┌─ Supplied records

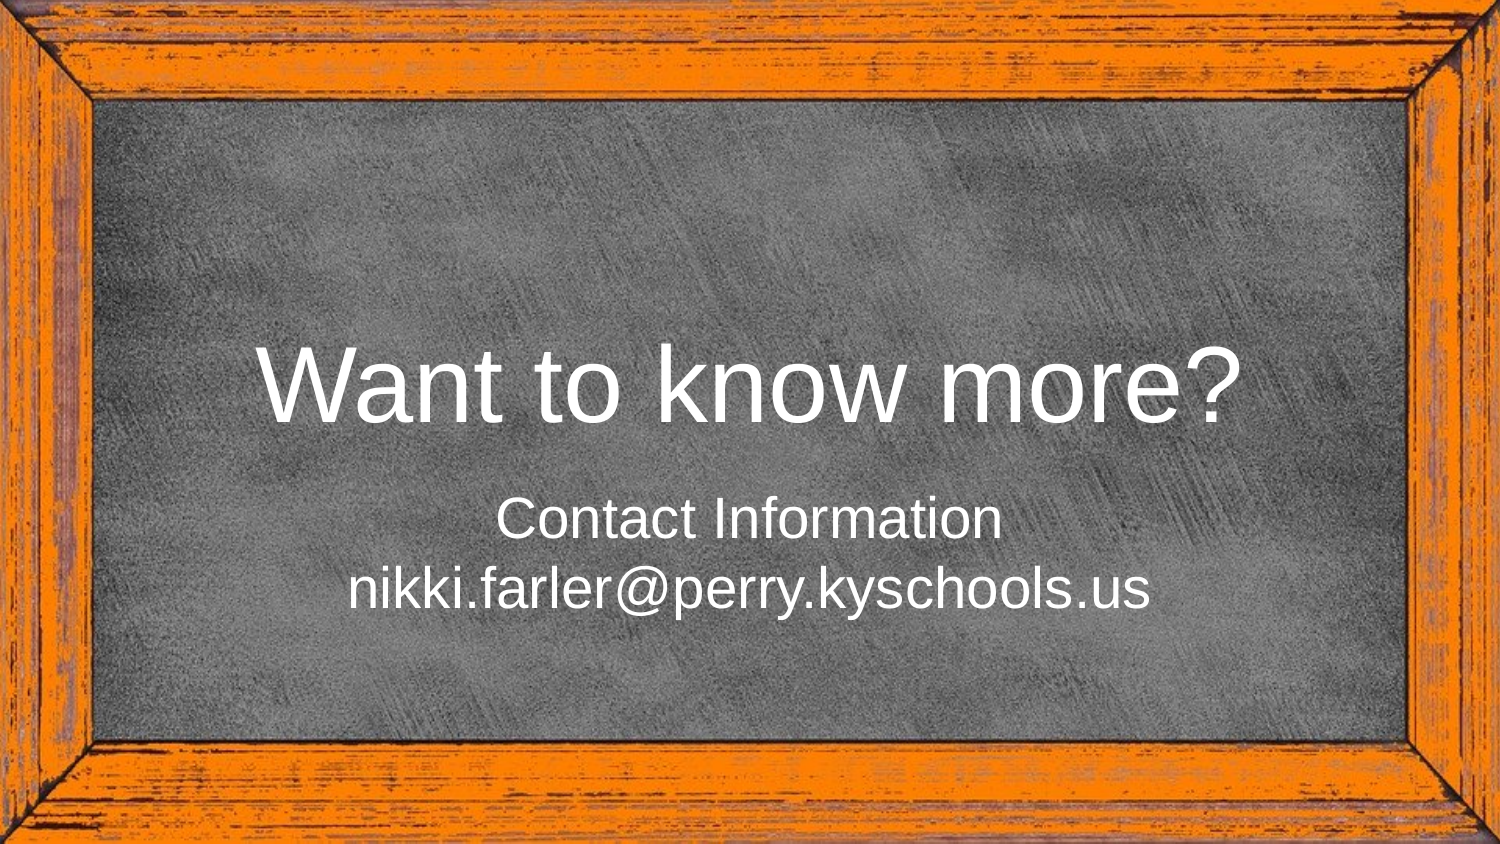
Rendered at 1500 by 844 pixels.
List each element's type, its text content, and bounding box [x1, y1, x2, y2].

title Want to know more? [51, 122, 1449, 459]
picture [0, 0, 1500, 844]
subtitle Contact Information nikki.farler@perry.kyschools.us [51, 464, 1449, 693]
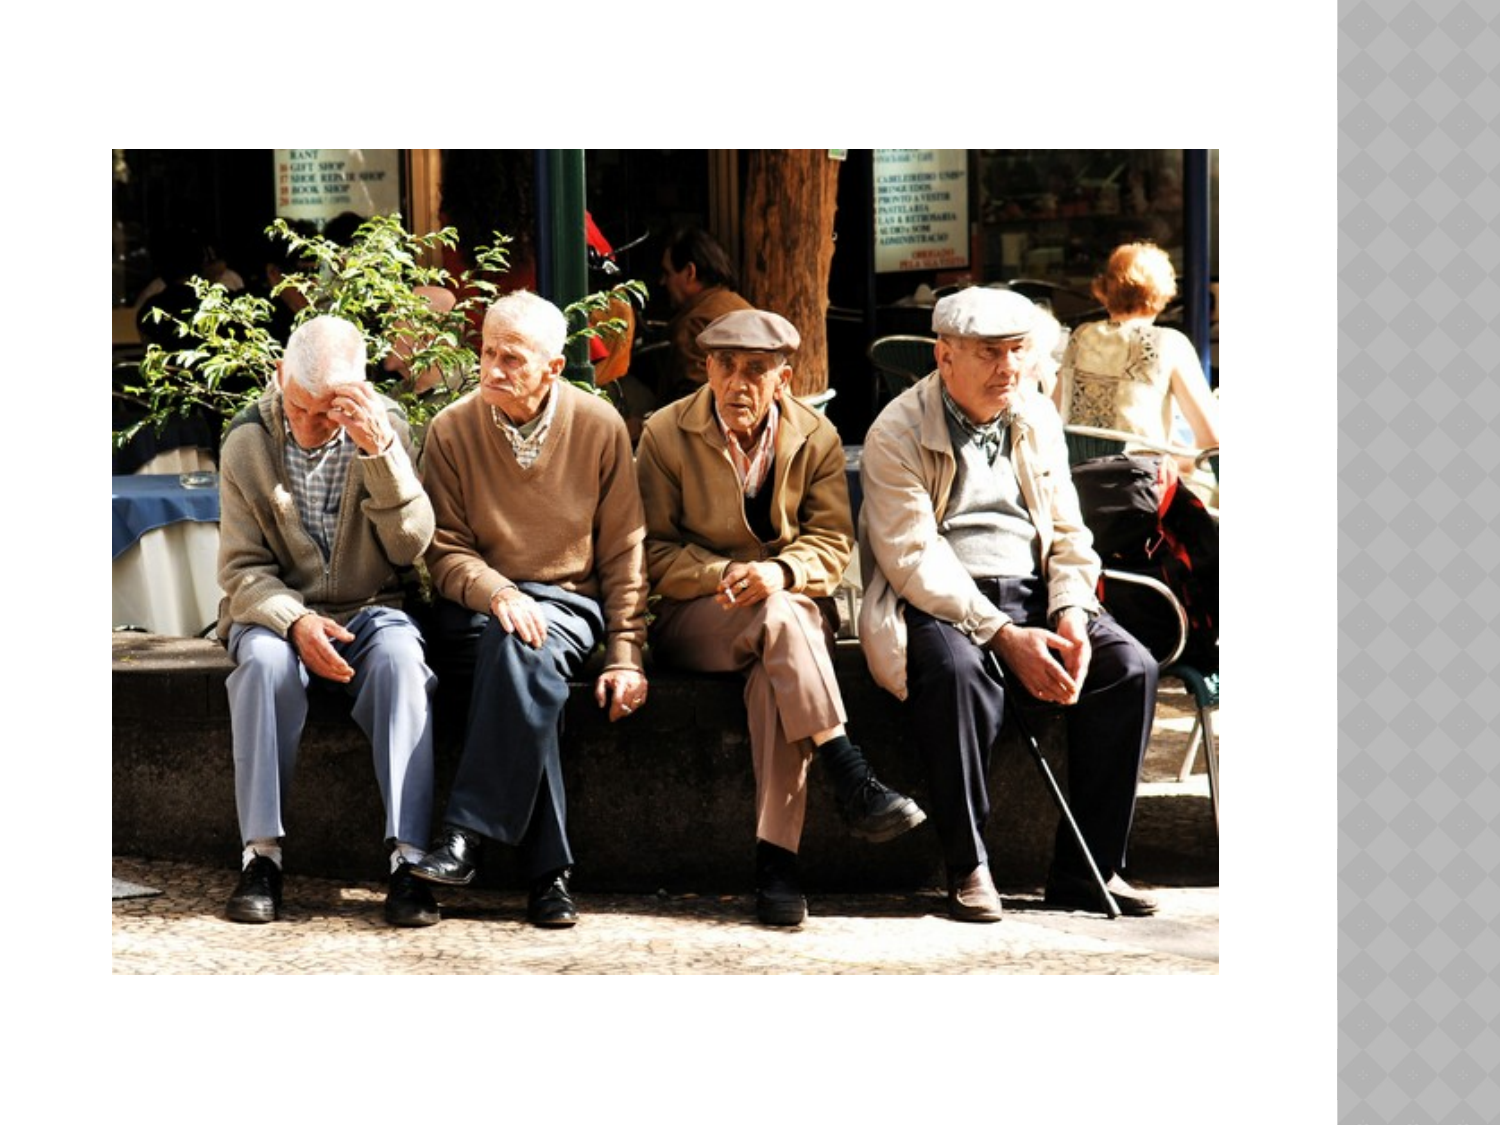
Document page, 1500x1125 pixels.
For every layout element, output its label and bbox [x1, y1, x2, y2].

picture [111, 149, 1219, 976]
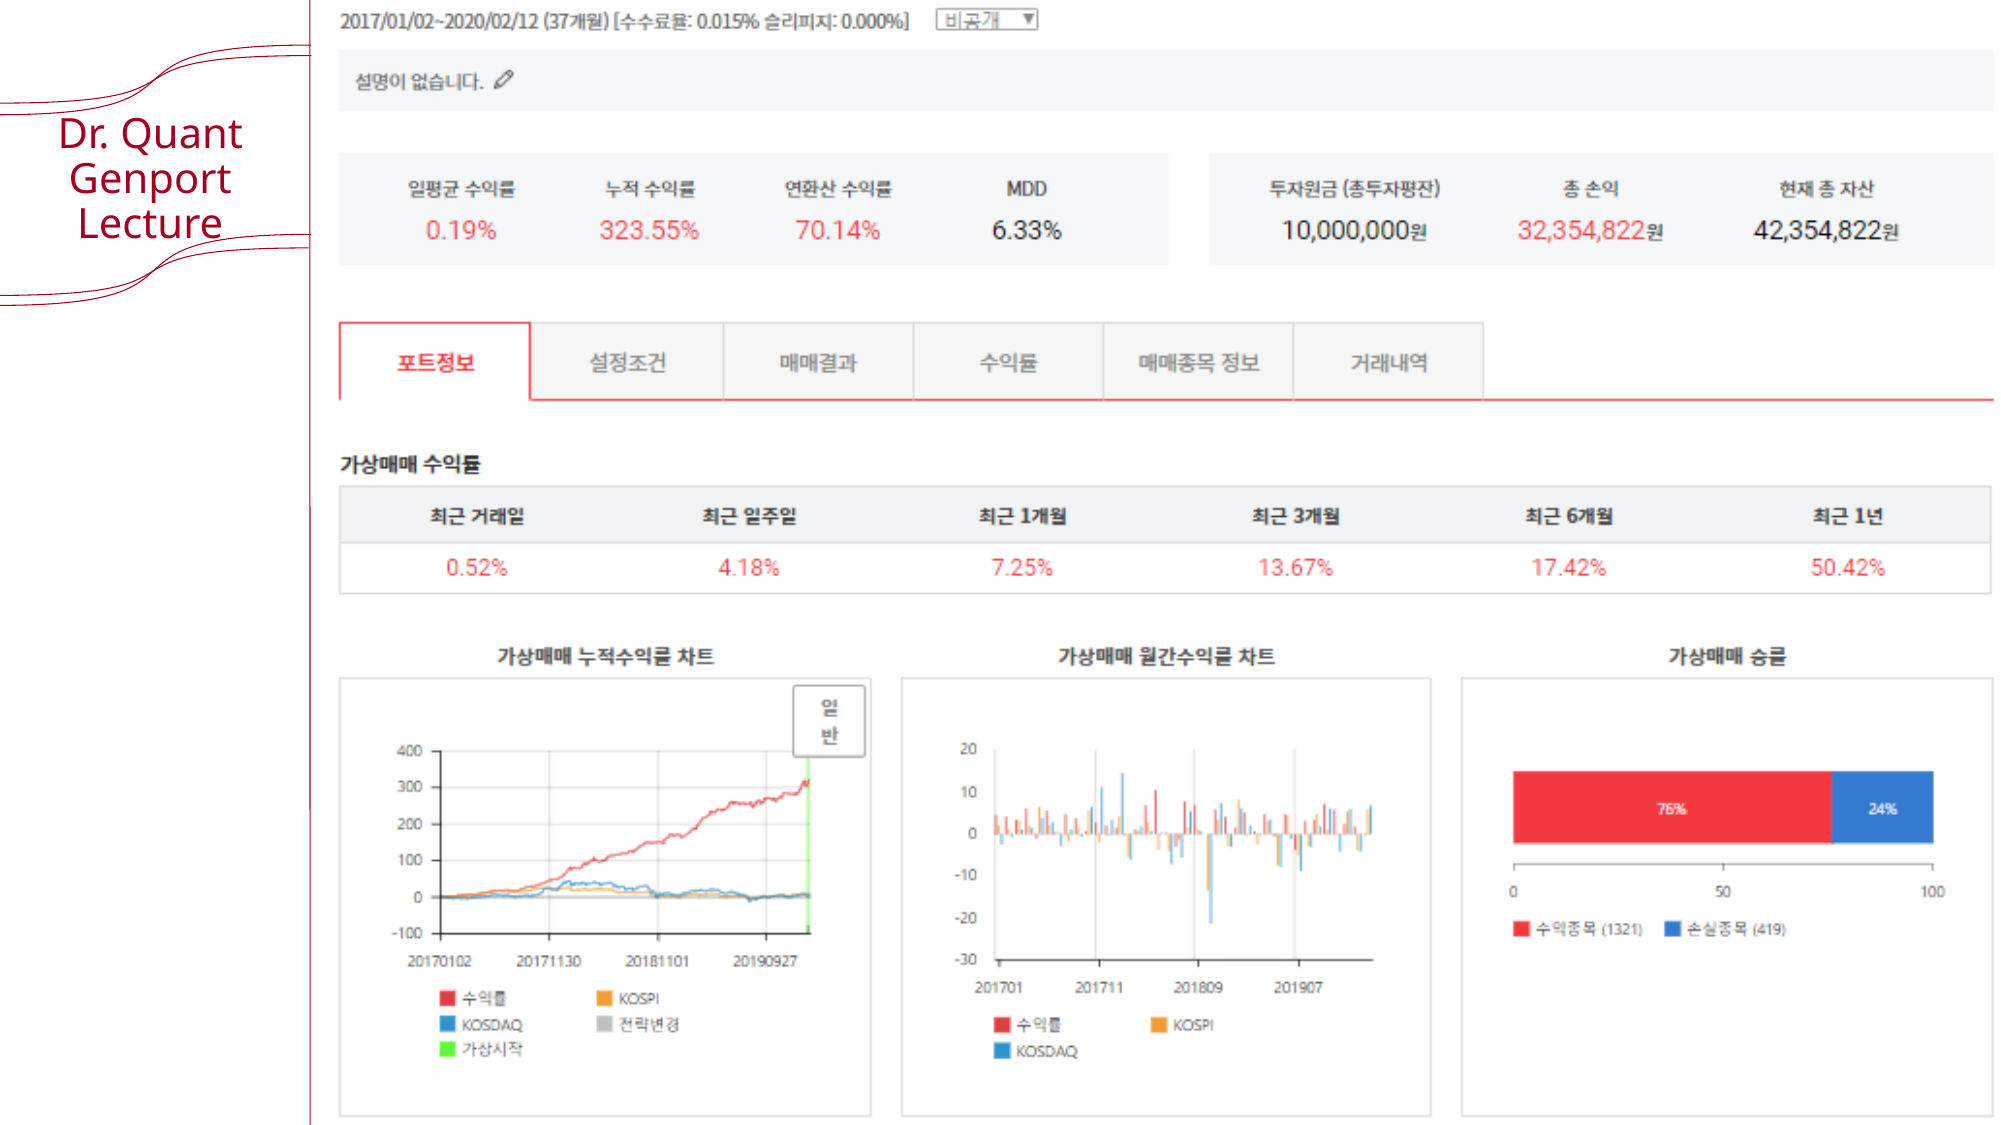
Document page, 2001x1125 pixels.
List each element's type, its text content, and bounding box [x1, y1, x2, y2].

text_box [0, 234, 311, 306]
title Dr. Quant Genport Lecture [0, 116, 301, 234]
picture [320, 0, 2000, 1125]
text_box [0, 45, 311, 115]
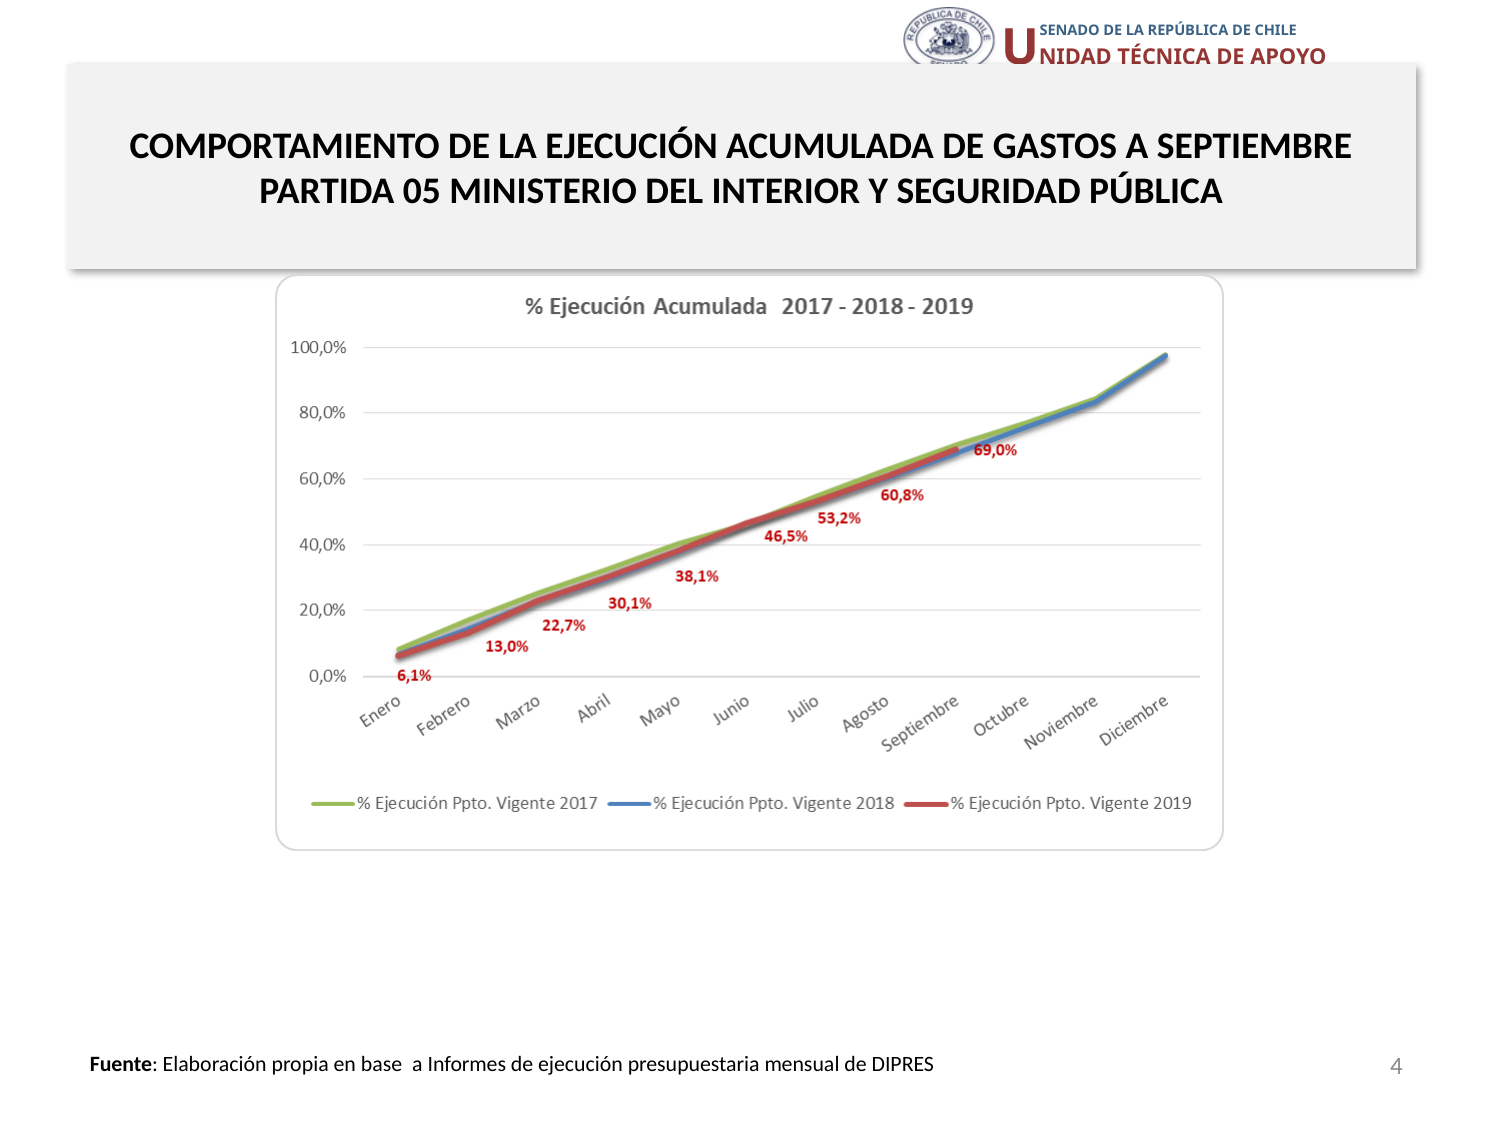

└─

Exact repetition of all the records is required, with the pictures excluded.

> [Completed task]
Rendered at 1500 by 844 pixels.
List each element's type, its text content, and bounding box [x1, y1, x2, y2].

title Want to know more? [51, 122, 1449, 459]
picture [0, 0, 1500, 844]
subtitle Contact Information nikki.farler@perry.kyschools.us [51, 464, 1449, 693]
Document page, 1500x1125 pixels.
For every layout element, output its label and bbox [x1, y1, x2, y2].

picture [111, 149, 1219, 976]
Document page, 2001x1125 pixels.
List each element's type, its text content, and bounding box [x1, y1, x2, y2].

text_box [0, 234, 311, 306]
title Dr. Quant Genport Lecture [0, 116, 301, 234]
picture [320, 0, 2000, 1125]
text_box [0, 45, 311, 115]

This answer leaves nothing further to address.